De conformidade com a carta da OEA, ademais, os Estados americanos reafirmam como princípios, entre outros, que o direito internacional é a norma de conduta dos Estados em suas relações recíprocas.
A ordem internacional é constituída essencialmente pelo respeito à personalidade, soberania e independência dos Estados, e pelo cumprimento fiel das obrigações emanadas dos tratados e outras fontes do direito internacional.
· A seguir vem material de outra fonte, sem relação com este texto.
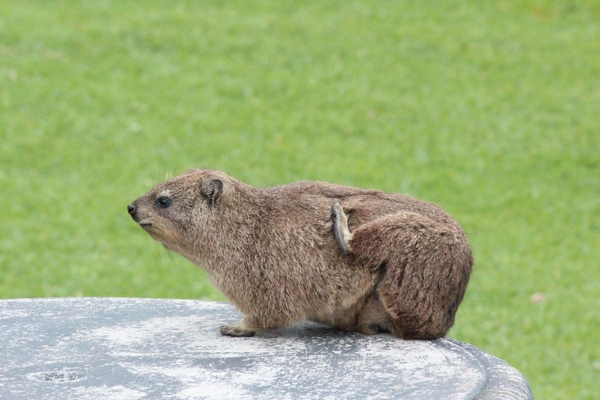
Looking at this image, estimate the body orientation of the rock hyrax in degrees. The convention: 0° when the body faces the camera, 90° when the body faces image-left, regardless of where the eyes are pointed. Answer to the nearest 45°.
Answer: approximately 90°
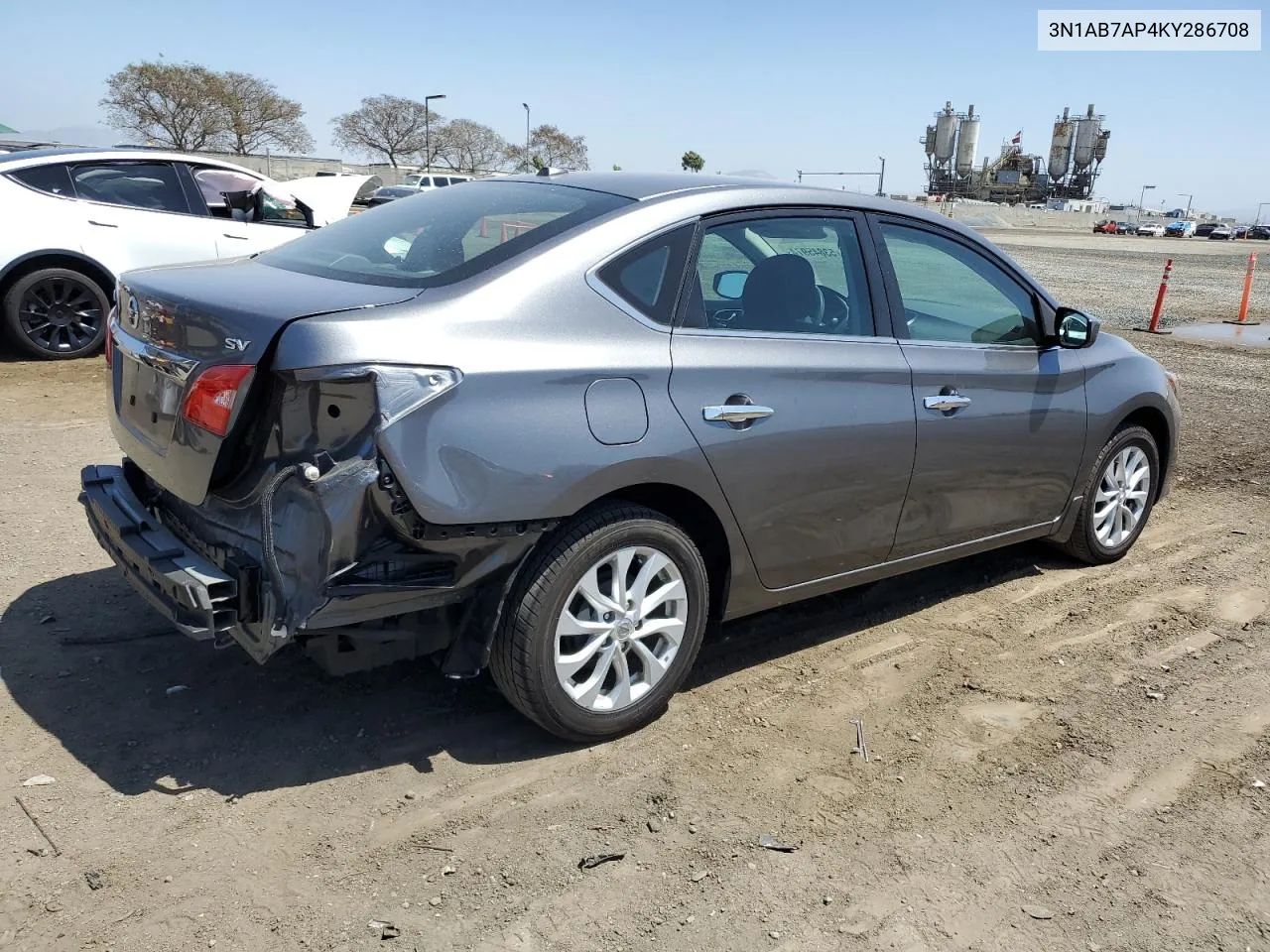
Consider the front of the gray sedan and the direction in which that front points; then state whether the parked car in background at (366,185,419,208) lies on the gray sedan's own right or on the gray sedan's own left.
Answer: on the gray sedan's own left

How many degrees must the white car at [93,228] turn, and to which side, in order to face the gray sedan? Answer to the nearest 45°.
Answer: approximately 90° to its right

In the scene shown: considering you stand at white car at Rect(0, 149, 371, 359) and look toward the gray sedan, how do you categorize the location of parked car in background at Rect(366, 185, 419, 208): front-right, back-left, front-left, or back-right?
back-left

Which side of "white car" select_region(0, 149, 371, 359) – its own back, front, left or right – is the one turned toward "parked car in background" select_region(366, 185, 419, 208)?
left

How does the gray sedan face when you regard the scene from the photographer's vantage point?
facing away from the viewer and to the right of the viewer

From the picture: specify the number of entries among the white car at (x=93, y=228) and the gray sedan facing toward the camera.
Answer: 0

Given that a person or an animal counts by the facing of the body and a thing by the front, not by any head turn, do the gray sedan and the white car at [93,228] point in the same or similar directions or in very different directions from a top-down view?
same or similar directions

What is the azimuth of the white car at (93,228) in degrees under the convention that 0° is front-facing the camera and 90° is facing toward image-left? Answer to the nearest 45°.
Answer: approximately 270°

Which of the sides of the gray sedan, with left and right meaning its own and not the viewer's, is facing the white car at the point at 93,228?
left
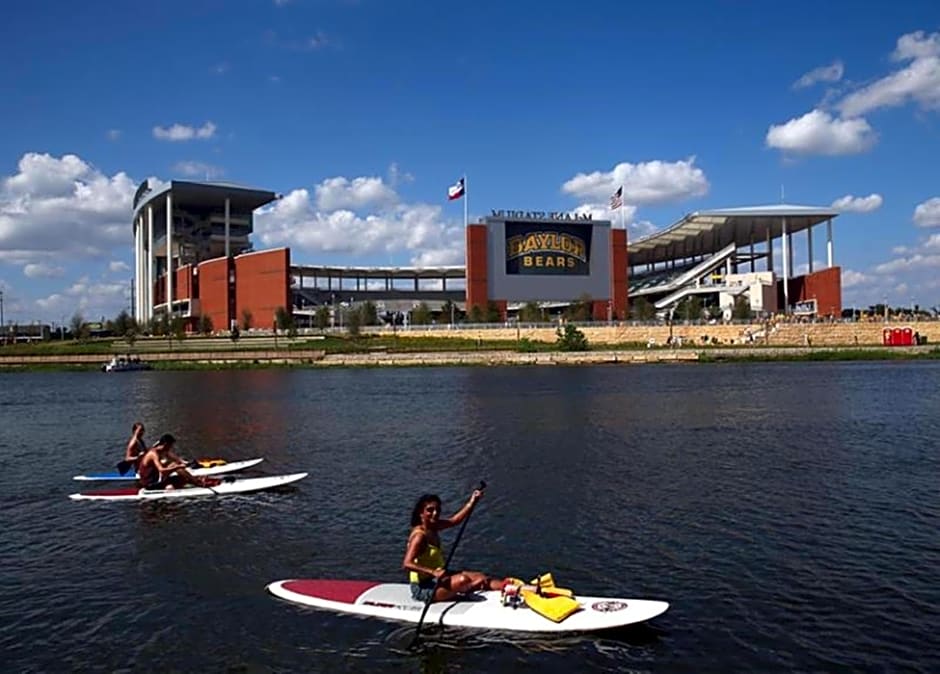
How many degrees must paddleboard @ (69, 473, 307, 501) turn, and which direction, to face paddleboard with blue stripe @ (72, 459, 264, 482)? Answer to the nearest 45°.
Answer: approximately 90° to its left

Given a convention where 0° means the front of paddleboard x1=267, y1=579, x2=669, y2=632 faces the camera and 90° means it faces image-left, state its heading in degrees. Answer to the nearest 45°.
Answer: approximately 270°

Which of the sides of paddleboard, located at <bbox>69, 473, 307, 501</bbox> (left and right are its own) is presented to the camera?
right

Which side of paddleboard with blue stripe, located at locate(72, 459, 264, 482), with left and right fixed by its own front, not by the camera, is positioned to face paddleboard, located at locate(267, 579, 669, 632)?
right

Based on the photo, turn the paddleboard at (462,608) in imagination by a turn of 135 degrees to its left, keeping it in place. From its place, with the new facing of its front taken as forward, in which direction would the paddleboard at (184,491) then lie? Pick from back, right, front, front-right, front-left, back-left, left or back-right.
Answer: front

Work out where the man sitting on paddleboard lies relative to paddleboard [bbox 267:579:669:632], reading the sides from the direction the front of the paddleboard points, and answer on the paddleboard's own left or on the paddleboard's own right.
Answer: on the paddleboard's own left

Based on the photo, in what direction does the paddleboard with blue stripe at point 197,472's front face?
to the viewer's right

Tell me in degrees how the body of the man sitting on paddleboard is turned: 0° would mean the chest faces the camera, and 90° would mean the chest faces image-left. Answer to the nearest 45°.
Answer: approximately 270°

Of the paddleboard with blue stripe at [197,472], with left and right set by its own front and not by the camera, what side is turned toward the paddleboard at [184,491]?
right

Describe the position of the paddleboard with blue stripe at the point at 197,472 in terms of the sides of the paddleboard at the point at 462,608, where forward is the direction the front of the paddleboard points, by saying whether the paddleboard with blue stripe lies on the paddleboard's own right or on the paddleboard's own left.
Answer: on the paddleboard's own left
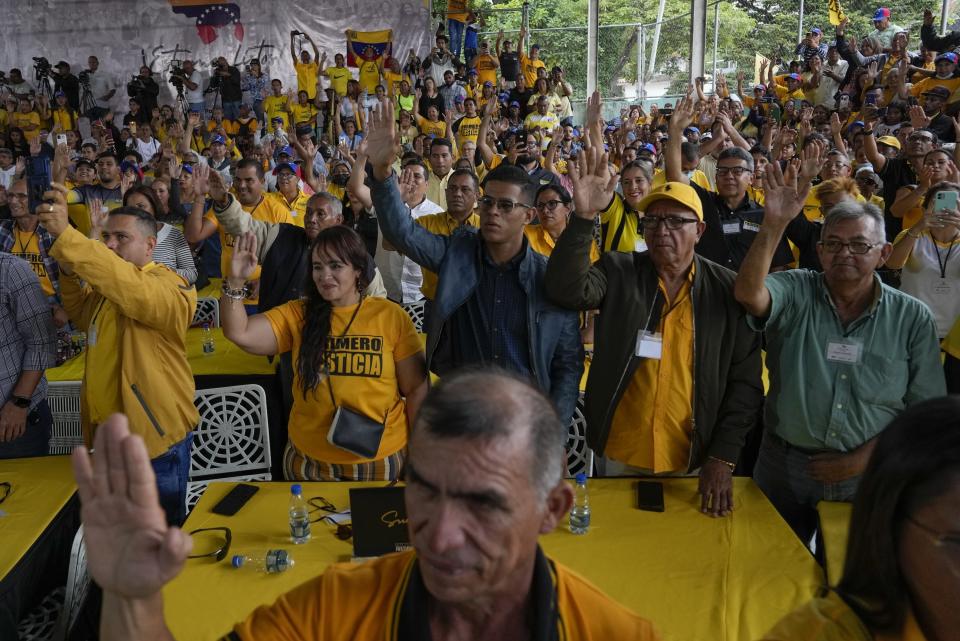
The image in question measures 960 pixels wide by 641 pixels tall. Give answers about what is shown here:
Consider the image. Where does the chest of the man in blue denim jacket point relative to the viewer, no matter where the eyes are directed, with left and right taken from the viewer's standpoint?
facing the viewer

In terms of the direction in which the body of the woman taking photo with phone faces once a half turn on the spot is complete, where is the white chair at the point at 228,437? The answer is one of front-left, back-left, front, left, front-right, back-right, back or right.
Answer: back-left

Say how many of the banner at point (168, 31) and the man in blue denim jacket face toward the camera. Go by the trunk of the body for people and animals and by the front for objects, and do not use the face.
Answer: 2

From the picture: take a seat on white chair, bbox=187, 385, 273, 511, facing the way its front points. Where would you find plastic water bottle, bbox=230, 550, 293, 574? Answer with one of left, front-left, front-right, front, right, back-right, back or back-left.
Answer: front

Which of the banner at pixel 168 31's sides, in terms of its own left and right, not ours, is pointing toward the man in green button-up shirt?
front

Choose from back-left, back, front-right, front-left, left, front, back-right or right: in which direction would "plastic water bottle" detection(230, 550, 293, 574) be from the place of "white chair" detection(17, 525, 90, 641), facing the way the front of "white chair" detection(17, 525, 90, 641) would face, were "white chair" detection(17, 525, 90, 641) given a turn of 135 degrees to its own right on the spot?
back-right

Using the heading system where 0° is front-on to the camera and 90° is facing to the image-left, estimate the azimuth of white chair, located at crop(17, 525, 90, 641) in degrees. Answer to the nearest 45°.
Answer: approximately 45°

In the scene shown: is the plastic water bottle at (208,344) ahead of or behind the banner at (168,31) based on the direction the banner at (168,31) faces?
ahead

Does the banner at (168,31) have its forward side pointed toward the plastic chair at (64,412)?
yes

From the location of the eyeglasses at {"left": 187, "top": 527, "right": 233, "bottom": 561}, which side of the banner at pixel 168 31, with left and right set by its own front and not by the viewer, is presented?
front

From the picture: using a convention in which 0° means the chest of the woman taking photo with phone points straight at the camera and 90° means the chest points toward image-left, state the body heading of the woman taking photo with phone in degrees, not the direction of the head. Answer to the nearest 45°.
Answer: approximately 0°

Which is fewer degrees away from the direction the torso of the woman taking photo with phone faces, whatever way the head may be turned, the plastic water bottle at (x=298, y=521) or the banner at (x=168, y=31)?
the plastic water bottle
Os Estados americanos condenam a guerra de agressão e as controversas de caráter internacional que surgirem entre dois ou mais Estados americanos deverão ser resolvidos por meio de processos pacíficos.
Devemos ter presentes os importantes esforços desta organização na prevenção de conflitos e na solução de disputas no hemisfério por meio de uma variedade de mecanismos de resolução de conflitos, como a negociação direta, a mediação e a resolução judicial e a arbitragem.
Cumpre realçar, ainda, a atuação da nossa organização e dos Estados membros na defesa e na promoção da democracia representativa dos direitos humanos, na segurança multidimensional e no desenvolvimento integral, elementos que podem contribuir para a promoção e manutenção da paz.”